Heute ist der Welttag des Buches. Für Welttage bin ich jederzeit zu haben: am WeltTOILETTENtag findet man mich auf dem Lokus, am WeltSCHLAFtag im Bett. Am Tag des Butterbrotes sieht man mich Knifften kauen, am WeltNUDELtag Makkaroni mampfen. Am Tag der seltenen Krankheiten war ich selten krank (begünstigt durch die Tatsache, dass dieser Tag nur in Schaltjahren stattfindet).
Auf dem Programm steht also lesen, und deshalb stöbere ich mal in meiner Kiste mit Neuzugängen…
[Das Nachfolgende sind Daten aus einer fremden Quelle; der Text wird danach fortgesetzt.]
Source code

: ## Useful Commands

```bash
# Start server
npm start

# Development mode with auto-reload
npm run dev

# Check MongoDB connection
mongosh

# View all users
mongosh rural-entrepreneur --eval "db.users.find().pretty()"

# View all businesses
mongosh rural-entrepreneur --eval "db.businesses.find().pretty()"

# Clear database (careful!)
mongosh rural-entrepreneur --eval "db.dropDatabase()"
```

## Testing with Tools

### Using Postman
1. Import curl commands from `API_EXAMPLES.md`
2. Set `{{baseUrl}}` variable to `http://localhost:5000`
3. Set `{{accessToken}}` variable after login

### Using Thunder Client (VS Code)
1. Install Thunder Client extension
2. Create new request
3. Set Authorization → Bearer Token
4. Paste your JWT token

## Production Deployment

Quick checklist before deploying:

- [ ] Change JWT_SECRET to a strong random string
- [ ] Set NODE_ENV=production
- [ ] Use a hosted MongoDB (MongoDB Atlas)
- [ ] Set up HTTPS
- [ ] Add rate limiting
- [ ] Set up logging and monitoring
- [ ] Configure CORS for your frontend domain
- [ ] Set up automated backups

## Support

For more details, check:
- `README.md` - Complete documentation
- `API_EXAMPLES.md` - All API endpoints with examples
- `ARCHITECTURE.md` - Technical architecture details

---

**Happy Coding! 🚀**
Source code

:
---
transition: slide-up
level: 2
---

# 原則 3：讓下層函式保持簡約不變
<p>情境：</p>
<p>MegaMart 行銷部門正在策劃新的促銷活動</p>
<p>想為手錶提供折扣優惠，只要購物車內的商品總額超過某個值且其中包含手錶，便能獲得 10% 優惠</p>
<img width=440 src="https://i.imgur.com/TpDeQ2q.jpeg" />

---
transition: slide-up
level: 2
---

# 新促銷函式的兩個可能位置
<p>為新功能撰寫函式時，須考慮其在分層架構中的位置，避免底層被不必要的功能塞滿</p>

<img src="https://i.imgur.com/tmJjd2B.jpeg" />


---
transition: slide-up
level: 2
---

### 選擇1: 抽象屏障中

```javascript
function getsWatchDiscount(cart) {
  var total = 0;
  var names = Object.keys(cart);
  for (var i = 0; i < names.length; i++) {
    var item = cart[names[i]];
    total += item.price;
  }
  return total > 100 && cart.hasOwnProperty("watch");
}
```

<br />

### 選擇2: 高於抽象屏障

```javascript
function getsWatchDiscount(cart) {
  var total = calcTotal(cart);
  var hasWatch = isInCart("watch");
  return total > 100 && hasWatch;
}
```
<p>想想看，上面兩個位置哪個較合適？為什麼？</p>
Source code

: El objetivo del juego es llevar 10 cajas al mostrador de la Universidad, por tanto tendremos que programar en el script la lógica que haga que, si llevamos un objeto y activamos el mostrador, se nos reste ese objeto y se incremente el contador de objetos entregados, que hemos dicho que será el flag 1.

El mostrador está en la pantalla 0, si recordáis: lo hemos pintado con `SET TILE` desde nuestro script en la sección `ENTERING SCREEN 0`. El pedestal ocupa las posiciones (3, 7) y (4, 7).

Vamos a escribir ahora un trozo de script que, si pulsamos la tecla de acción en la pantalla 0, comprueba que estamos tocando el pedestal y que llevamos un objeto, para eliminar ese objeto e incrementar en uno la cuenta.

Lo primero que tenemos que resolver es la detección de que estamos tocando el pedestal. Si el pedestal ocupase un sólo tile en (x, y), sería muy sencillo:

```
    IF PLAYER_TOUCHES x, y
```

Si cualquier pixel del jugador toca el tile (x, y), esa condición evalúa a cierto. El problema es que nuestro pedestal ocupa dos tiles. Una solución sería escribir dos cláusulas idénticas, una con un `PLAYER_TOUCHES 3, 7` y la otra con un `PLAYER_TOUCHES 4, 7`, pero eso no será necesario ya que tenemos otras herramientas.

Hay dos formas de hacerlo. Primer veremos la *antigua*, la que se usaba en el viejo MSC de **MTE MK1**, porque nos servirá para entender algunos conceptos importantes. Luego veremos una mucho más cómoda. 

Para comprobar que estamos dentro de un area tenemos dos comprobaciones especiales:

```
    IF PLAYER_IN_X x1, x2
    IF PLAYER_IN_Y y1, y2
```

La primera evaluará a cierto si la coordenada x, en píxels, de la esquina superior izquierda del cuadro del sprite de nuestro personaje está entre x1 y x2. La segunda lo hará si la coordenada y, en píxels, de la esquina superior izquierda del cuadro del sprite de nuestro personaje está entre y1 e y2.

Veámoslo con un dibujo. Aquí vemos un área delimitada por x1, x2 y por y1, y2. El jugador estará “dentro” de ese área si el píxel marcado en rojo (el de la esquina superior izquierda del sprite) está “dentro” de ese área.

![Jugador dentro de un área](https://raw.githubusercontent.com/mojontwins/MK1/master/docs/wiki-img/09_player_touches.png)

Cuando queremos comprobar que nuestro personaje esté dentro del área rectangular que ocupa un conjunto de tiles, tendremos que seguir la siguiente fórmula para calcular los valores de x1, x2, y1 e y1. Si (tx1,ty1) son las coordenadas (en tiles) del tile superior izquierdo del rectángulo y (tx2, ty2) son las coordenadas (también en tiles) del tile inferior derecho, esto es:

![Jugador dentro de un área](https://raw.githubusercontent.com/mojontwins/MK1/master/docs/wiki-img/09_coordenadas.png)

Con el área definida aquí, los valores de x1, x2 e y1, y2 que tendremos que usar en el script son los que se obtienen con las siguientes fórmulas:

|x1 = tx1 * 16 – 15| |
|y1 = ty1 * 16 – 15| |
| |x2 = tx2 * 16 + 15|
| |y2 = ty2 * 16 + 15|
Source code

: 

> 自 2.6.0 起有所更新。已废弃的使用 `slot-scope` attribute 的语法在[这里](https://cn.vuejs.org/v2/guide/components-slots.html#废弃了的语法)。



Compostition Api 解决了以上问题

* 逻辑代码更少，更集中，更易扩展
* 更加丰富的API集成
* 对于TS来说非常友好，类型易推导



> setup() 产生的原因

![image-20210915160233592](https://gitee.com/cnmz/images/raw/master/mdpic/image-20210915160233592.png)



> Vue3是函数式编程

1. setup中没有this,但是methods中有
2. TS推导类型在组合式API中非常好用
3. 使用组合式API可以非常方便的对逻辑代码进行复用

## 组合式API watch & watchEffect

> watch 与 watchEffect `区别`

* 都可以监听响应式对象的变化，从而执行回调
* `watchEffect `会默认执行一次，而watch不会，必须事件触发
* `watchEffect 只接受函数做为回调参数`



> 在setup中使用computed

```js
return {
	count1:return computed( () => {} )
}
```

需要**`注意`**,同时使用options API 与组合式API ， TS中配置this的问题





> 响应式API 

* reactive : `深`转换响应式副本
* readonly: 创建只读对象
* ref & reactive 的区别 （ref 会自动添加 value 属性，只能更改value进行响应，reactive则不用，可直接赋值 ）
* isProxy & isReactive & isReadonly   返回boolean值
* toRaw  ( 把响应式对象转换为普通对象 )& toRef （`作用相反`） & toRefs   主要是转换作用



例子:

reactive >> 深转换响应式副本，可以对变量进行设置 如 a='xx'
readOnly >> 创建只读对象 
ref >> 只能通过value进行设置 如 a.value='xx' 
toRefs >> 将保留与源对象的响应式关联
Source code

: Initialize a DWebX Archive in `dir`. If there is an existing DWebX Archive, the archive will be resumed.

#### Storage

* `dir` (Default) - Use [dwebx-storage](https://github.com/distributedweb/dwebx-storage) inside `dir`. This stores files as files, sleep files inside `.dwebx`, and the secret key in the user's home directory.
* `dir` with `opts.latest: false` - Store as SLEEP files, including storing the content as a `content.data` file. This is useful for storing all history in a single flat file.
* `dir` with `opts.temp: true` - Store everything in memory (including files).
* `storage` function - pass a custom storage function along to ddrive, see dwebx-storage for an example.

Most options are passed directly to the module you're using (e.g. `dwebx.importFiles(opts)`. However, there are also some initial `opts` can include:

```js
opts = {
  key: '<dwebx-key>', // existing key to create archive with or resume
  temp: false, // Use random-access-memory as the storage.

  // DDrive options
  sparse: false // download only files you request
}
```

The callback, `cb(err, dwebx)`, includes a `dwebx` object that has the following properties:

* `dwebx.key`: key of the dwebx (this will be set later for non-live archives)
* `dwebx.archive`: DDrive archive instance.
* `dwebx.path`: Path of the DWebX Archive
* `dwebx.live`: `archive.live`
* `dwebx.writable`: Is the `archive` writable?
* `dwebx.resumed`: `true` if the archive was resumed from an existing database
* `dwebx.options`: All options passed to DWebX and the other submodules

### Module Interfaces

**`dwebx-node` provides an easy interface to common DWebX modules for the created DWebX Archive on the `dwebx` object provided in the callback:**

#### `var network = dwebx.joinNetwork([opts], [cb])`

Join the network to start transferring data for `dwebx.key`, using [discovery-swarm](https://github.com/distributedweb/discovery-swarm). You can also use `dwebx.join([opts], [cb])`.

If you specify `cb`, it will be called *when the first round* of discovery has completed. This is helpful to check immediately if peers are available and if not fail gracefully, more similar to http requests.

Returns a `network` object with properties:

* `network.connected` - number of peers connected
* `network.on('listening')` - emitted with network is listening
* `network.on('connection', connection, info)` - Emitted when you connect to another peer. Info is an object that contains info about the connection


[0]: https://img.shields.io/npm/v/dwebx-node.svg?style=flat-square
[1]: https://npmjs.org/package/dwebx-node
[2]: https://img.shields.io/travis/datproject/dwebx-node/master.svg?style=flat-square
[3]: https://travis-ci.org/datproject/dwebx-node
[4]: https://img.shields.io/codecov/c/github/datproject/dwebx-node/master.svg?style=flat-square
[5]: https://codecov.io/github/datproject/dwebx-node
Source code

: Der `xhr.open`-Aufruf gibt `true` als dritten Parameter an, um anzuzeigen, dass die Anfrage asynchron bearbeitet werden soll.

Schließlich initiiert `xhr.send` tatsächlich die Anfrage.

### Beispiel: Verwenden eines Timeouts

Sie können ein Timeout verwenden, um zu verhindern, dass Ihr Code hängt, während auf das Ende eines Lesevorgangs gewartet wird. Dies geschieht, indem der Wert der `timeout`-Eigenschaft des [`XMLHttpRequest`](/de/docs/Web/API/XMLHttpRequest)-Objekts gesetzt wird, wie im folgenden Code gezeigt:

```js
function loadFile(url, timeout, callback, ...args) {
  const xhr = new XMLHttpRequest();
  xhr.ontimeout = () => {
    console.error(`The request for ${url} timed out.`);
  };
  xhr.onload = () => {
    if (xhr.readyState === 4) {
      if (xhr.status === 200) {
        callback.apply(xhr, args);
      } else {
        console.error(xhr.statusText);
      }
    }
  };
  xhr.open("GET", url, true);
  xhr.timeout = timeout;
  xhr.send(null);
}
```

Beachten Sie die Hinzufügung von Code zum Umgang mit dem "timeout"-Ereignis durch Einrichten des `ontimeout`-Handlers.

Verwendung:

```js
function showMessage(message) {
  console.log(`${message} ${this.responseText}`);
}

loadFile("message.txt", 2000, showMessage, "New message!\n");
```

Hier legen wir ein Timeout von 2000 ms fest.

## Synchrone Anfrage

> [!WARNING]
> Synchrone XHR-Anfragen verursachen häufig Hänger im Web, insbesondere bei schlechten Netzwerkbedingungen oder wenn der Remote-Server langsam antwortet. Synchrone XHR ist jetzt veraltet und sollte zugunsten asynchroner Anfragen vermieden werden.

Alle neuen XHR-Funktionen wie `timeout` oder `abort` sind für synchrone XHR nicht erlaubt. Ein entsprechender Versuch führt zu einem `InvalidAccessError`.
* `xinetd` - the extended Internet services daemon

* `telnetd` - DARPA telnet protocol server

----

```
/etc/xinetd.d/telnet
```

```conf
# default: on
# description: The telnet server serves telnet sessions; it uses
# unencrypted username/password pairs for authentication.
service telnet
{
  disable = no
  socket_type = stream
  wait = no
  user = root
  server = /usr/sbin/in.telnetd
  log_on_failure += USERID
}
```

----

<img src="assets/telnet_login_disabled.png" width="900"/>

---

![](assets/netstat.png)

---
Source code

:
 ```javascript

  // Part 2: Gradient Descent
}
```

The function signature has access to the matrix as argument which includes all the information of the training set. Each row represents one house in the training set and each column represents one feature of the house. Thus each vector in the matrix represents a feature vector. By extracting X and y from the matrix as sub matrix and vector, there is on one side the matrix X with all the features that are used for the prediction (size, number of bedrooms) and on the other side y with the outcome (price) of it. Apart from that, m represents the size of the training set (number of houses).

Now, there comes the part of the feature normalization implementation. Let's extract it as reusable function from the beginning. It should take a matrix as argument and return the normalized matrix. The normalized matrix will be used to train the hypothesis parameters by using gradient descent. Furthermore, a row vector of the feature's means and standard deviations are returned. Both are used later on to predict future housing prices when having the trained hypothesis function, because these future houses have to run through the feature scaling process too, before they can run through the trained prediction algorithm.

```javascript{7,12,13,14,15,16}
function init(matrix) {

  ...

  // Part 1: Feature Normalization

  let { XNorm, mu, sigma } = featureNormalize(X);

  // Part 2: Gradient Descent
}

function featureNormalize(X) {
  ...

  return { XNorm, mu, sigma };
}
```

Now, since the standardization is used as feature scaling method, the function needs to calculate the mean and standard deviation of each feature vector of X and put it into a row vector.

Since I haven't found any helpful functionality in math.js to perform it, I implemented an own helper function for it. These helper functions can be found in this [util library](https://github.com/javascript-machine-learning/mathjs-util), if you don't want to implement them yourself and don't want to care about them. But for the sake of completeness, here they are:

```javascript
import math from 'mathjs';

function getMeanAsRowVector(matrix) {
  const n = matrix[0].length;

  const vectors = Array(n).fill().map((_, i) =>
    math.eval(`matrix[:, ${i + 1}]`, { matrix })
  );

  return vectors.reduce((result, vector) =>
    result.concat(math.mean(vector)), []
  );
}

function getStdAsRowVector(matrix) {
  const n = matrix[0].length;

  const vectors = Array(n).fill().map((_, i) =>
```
Neulich war ja noch großes Bücherverschenken in der Schule. Ich hatte leider keine Freistunde, war dazu noch Pausenaufsicht. So kam es, dass der Wühltisch im Lehrerzimmer bereits tüchtig abgeräumt war, als ich nach der siebten Stunde zuschlagen wollte. Es fanden sich nur noch ein paar Groschenromane: „Im goldenen Käfig des Italieners“, „Die Geliebte des griechischen Milliardärs“, „Verführt im Schloss des stolzen Spaniers“.
War es Zufall, oder waren alle nordischen Titel vergriffen? Ich vermisste „Küsse auf dem Krabbenkutter“, „Die Olle vom Olsen“, „Moin, moin, sagt die Liebe“.
Neben den Herzschmerzheftchen nur noch ein Campingplatzführer von 1997 und ein GEFRIERRATGEBER! Welcher Kollege gewährt uns hier Einblicke in seine Belesenheit? Klischee, klar, aber ich denke sofort an unsere Sportdozenten. Die sitzen schließlich ganzjährig im Trainingsanzug im Lehrerzimmer, und nicht nur am 21. Januar, dem internationalen Tag der Jogginghose. Und lesen brauchen die ja von Amtswegen im Prinzip nur wenig. Höchstens mal W. Stuhlfath: Volkstümliche Turnspiele und Scherzübungen. Langensalza 1928. Mit einem Geleitwort v. F. L. Jahn – nein, nicht Turnvater Jahn 😦
Es fällt sofort ins Auge, dass der mehrsprachige Gefrierratgeber im Deutschen Gefrierratgeber heißt. Folgerichtig, finde ich. Auch die Niederländer hätten sich mit einem einfachen Hauptwort begnügen können, „diepvriesgids“ zum Beispiel. Stattdessen, eigentlich untypisch, das gestelzte „Anweisungen betreffend Tieffrieren“. Tja, und der Italiener, dieser heißblütige Tiefkühl-Casanova, der in seiner goldenen Truhe natürlich ausschließlich aphrodisierende Austern bewahrt, macht gleich eine Oper daraus: „Consigli pratici per la congelazione e surgelazione dei cibi.“
Damit bleibt der Italiener allerdings im Rahmen der 140 Zeichen, die ein Tweet haben darf, und er überspannt nicht die Konzentration von jungen Lesern. Junge Leute, so will es das Vorurteil, lesen nicht mehr.
Aus der letzten Landeskunde- und Literaturprüfung: „Luther übersetzte die Bibel und Gutenberg hat den Drucker entdeckt. Luther konnte hierdurch mehrere Bibeln übersetzen.“
Wenn ich den Gefrierratgeber ausgelesen habe, stürze ich mich sogleich auf das Buch der Bücher:
Die Bibel 2 – nach dem großen Erfolg des Vorgängers jetzt die Fortsetzung!
Warum warten? Den Ratgeber kann ich auch später noch lesen, zum Beispiel am Tag der Tiefkühlkost. Eingeführt von Ronald Reagan. In USA gibt es dann Fischstäbchen als Festessen.
Peinlich, jetzt habe ich tatsächlich Hunger gekriegt. Und dabei habe ich noch immer nichts gelesen… der Welttag des Buches ist in wenigen Minuten vorbei. Kompromiss: Buchstabensuppe.